Ann Arbor officials plan to look for way around new domestic partner benefits ban
Local government officials are reacting with dismay following the enactment of a state ban on domestic partner benefits for public employees in Michigan.
The partners of at least 21 employees in Ann Arbor and Washtenaw County government stand to lose their health insurance coverage now that Gov. Rick Snyder has signed the ban.
Ypsilanti Mayor Paul Schreiber said the city of Ypsilanti hasn’t yet determined the impact. But in Ann Arbor, a handful of city employees stand to lose their benefits now.
Ann Arbor Mayor John Hieftje said city officials will be looking to see if there’s any “wiggle room” in the law that might allow the city to continue providing domestic partner benefits.
“I certainly would like to maintain benefits for all of our employees,” he said. “I think it’s not in the interests of Ann Arbor or even the state of Michigan to exclude people from benefits that are available to other employees. And it’s certainly going to hurt the city.”
The state’s 2004 constitutional ban on same-sex marriage has been ruled to ban public entities from providing health insurance to the gay and lesbian partners of their employees. Some government entities, including Ann Arbor and Washtenaw County, have tried to work around the ban with live-in language that omits any reference to a same-sex relationship.
City Administrator Steve Powers said the city of Ann Arbor has been offering domestic partner benefits as long as the employee and “other qualified adult” have lived together for 18 months. He said 12 adults currently receive such coverage from the city.
The county’s policy is similar. County Administrator Verna McDaniel said the county provides domestic partner benefits to nine “other eligible adults” right now.
Snyder’s signing of the controversial legislation has spurred criticism from Democrats and liberal groups that consider the legislation an attack on gays and lesbians. The American Civil Liberties Union of Michigan has vowed to challenge the law in court.
It is unclear whether the bill applies to state universities, although Snyder asserts that it does not. House Republicans, meanwhile, say it does apply to university employees.
Most political insiders are expecting the issue to be decided in the courts. State Rep.
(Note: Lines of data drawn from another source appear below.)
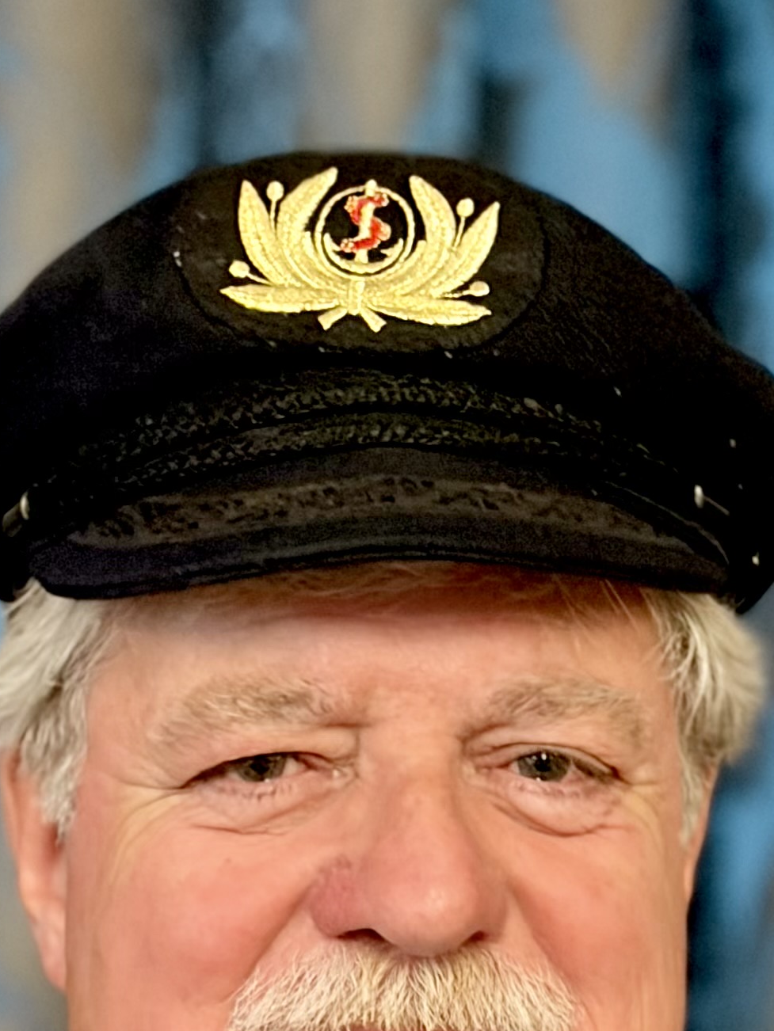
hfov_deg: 9.2
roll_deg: +0.0
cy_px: 1303
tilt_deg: -3.1
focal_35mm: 161
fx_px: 4798
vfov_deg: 12.0
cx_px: 387
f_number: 1.6
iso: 250
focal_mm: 5.96
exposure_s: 1/37
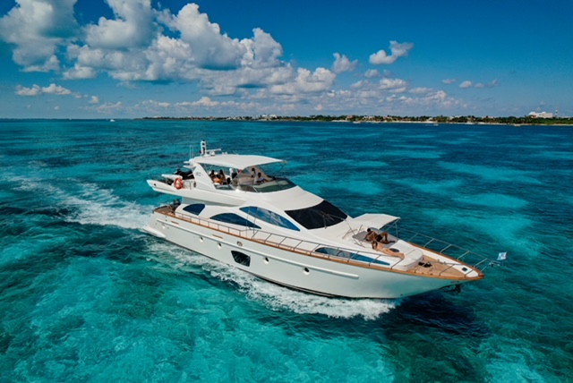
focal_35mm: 22
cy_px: 192
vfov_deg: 57.3
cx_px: 286
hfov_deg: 78.5
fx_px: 350
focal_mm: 8.38
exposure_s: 1/6000
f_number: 2.8
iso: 100
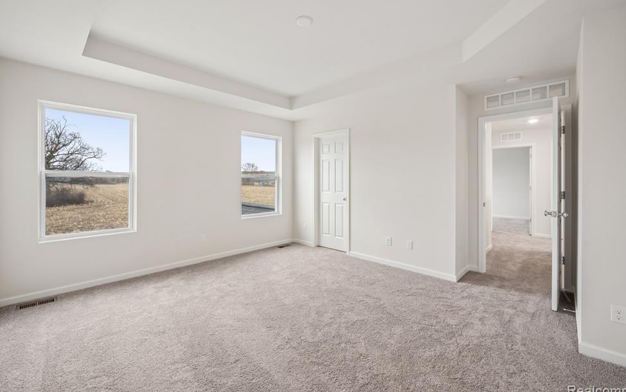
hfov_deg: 101.4
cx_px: 303
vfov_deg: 74.7
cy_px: 182
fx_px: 256
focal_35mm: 15
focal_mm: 14
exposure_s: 1/1.25
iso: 100
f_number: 9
Dave Agema, R-Grandville, the bill sponsor, maintains that universities aren’t above the law.
According to other news reports, Gary Glenn, an anti-gay activist who is running for the U.S. Senate as a Republican, is calling for a formal attorney general opinion on the issue.
Snyder maintains his signing of the ban is a continuation of his efforts to help address “the spiraling costs of health care and other post-retirement benefits.”
The ban has been strongly opposed by the Ann Arbor City Council, Washtenaw County Board of Commissioners, Ann Arbor/Ypsilanti Regional Chamber of Commerce, University of Michigan and Eastern Michigan University.
“We’ve been looking at the law as it came out of the Legislature, and we passed a resolution against it,” Hieftje said. “Now that it’s final, we’ll be taking a deeper look.”
Even though the law doesn’t apply to private employers, Hieftje said he thinks it’s going to hurt businesses in Michigan.